Short-answer chart tasks
———

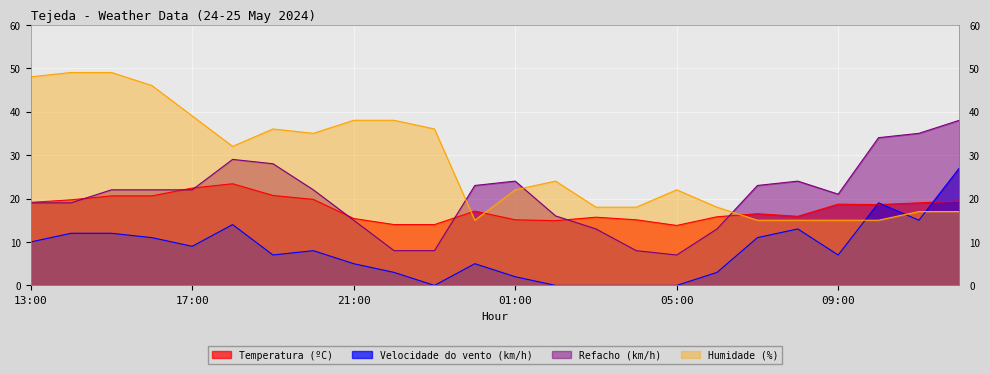

What is the average value of the Refacho (km/h) series?

20.5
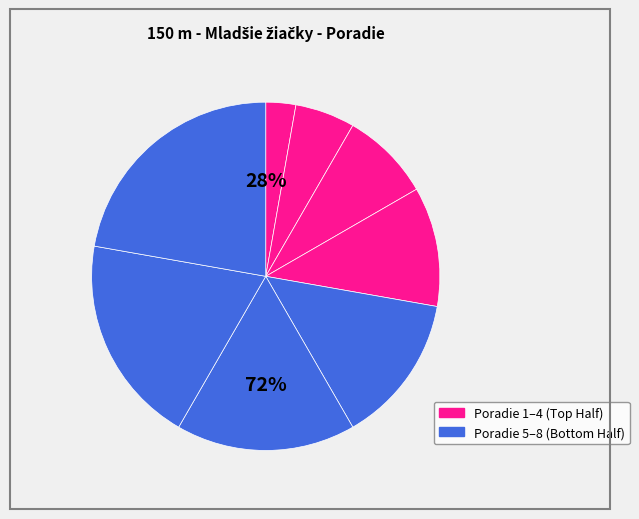

True or false: Segešová Agáta accounts for 3% of the total.

True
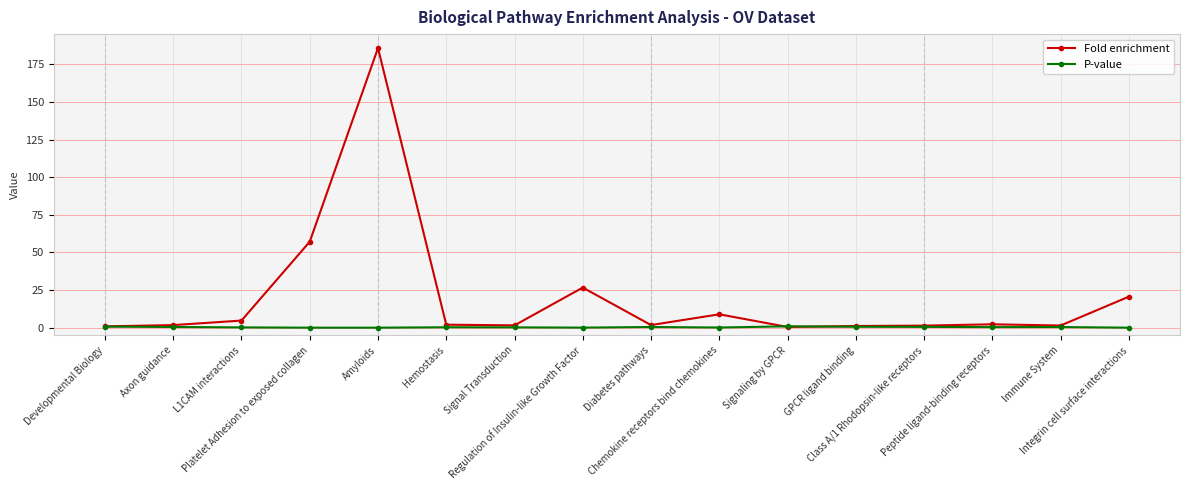

True or false: Fold enrichment has more than 1 interior local peaks.

True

———

• [WHAT THE TASK ASKS] Reproduce all of the lines above verbatim, omitting the pictures.

• [TASK RESPONSE]
What is the average value of the Refacho (km/h) series?

20.5

True or false: Segešová Agáta accounts for 3% of the total.

True

True or false: Fold enrichment has more than 1 interior local peaks.

True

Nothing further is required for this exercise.